[[ GIVEN RECORDS open ]]
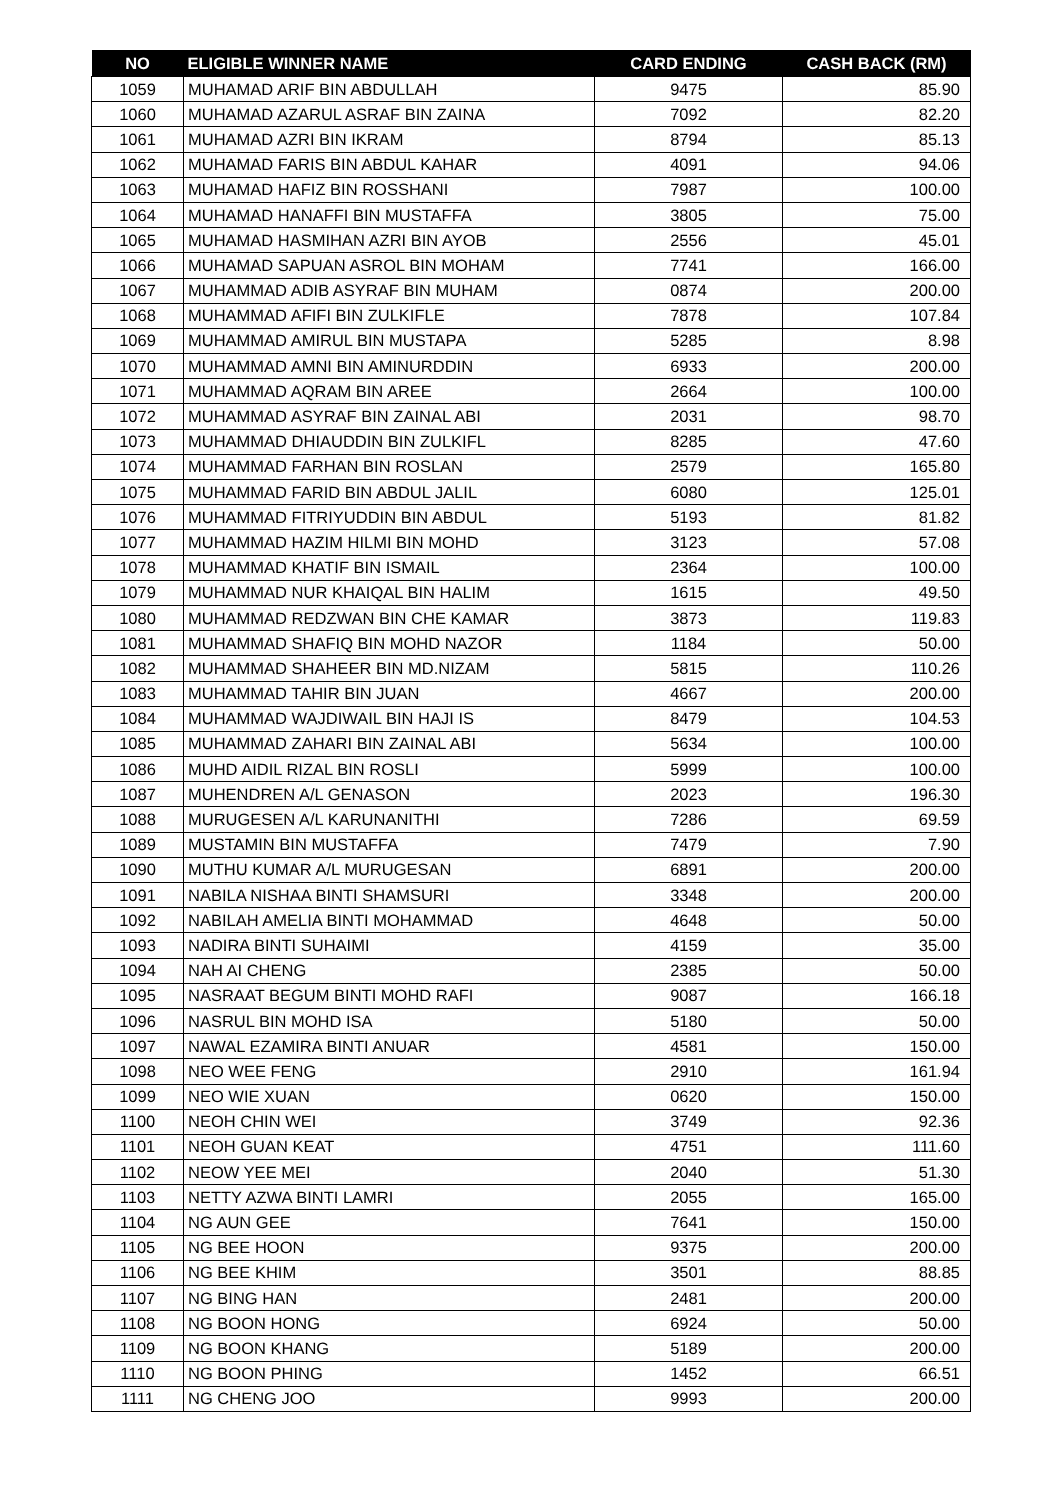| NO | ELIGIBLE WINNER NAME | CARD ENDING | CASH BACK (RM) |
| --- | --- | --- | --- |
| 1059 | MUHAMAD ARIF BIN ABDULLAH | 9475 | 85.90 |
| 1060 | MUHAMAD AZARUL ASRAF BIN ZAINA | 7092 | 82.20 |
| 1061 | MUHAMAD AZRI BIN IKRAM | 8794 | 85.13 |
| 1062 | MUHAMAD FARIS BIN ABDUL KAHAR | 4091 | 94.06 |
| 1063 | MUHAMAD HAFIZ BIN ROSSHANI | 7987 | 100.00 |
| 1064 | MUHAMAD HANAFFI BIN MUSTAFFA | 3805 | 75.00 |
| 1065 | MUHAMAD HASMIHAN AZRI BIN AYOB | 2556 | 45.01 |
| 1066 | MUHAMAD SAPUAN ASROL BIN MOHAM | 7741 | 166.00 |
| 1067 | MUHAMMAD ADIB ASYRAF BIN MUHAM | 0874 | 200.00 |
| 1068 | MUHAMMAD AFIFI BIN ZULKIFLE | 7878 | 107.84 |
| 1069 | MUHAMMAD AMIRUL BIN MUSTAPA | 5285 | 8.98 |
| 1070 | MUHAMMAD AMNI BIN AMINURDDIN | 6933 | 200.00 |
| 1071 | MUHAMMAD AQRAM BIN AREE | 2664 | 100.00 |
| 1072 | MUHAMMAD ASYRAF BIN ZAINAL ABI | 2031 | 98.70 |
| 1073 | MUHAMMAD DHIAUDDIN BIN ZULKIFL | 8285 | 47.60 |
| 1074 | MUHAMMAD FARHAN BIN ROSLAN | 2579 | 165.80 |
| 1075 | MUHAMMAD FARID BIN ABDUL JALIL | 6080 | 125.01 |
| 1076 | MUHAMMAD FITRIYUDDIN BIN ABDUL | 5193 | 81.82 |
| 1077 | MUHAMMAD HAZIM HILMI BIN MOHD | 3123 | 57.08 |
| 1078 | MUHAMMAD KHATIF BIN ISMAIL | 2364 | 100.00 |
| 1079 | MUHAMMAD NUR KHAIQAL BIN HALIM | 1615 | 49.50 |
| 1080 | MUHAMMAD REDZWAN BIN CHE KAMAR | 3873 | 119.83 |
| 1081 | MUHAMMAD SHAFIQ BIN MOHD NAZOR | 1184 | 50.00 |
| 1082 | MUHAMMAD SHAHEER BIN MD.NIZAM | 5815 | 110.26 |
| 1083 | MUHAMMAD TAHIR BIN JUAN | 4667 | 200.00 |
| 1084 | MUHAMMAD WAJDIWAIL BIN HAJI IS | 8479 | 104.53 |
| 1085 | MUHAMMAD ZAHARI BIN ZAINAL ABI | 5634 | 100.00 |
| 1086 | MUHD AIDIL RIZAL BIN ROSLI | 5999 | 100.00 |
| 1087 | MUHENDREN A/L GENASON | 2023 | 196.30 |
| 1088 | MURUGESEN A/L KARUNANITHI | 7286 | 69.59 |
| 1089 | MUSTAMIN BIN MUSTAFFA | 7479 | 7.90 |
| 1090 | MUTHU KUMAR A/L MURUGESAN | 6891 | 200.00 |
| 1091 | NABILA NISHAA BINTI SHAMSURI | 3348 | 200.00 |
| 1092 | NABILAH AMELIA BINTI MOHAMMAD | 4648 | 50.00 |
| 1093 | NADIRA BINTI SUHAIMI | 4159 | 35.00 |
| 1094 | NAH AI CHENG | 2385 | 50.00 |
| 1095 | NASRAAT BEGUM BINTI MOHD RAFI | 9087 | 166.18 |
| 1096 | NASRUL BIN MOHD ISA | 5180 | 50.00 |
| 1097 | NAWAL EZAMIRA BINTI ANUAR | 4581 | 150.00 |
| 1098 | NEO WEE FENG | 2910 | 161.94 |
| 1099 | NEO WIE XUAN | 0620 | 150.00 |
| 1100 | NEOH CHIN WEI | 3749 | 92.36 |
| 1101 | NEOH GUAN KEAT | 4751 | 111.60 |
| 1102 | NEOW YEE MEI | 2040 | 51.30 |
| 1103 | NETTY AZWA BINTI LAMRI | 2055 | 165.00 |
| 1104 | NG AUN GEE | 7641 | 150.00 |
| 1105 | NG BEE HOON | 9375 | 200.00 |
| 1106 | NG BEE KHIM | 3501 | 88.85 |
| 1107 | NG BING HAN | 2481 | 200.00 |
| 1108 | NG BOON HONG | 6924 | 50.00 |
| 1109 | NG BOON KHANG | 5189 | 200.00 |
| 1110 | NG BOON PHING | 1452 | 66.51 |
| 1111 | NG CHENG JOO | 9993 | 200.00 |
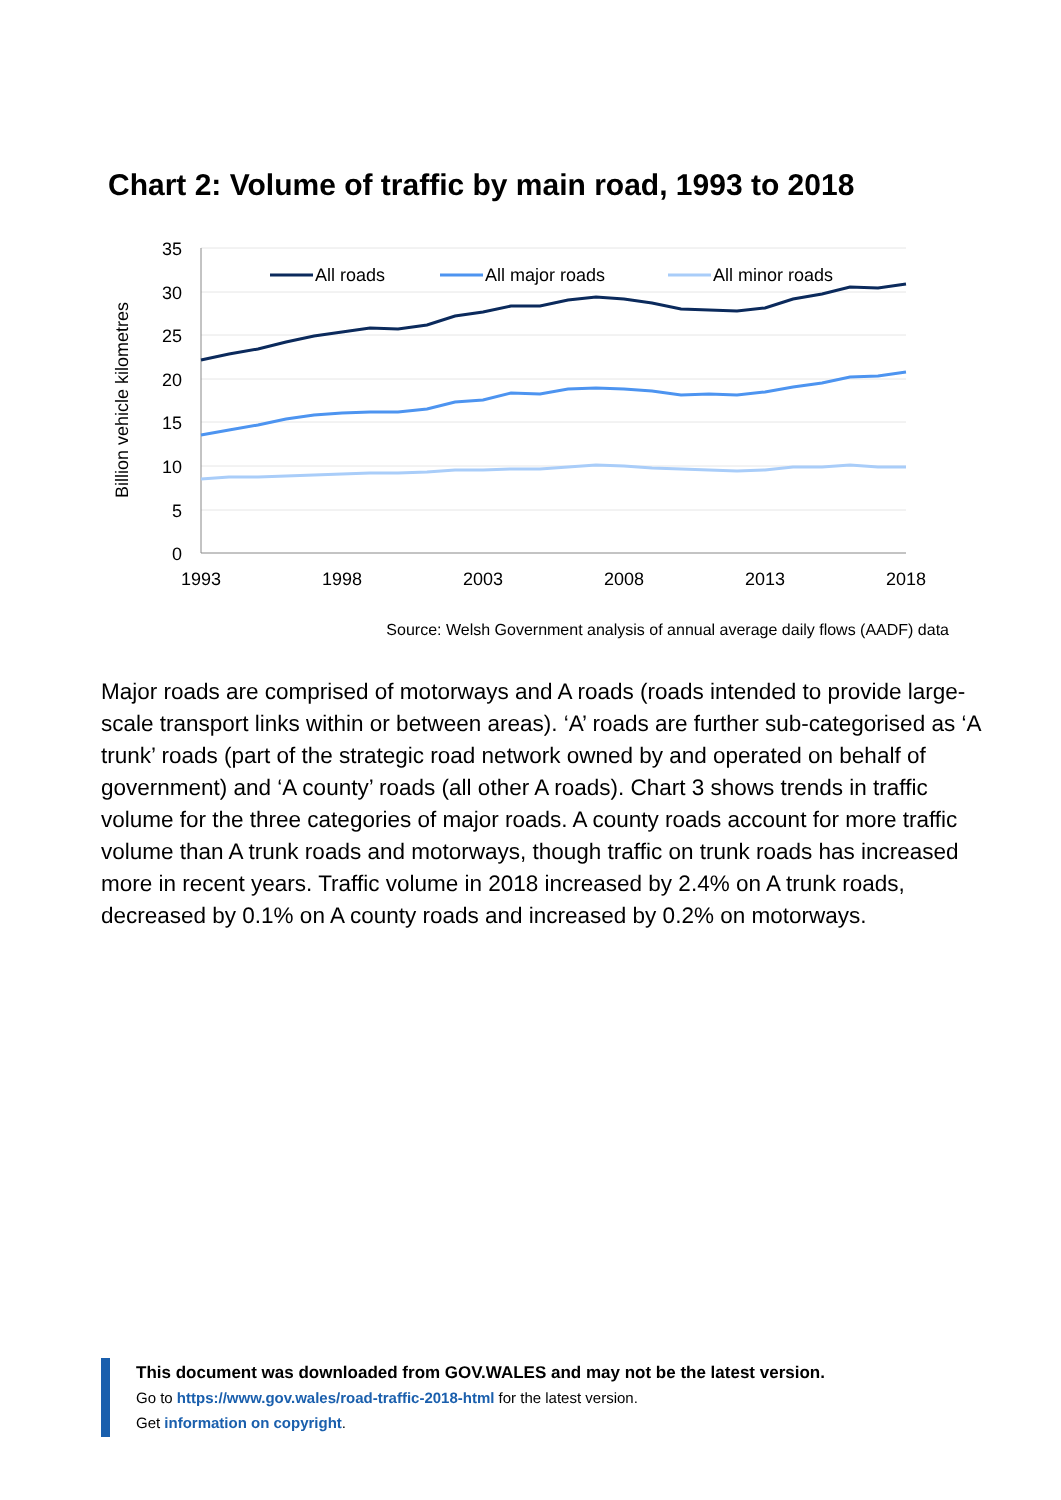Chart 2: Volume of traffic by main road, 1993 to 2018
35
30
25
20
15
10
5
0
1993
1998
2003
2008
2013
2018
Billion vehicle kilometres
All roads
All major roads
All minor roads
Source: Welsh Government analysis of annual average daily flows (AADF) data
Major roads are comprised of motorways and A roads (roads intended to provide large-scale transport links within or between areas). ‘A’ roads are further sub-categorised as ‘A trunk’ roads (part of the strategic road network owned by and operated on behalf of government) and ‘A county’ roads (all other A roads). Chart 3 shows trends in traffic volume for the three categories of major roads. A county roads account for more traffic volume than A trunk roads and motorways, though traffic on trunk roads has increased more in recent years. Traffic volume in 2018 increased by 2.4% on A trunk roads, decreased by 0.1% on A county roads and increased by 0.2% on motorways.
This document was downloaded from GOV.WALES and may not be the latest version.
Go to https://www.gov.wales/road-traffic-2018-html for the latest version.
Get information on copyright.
[[ GIVEN RECORDS closed ]]
Find the word "ASYRAF" in the entries above and gather every line that holds it.

| 1067 | MUHAMMAD ADIB ASYRAF BIN MUHAM | 0874 | 200.00 |
| 1072 | MUHAMMAD ASYRAF BIN ZAINAL ABI | 2031 | 98.70 |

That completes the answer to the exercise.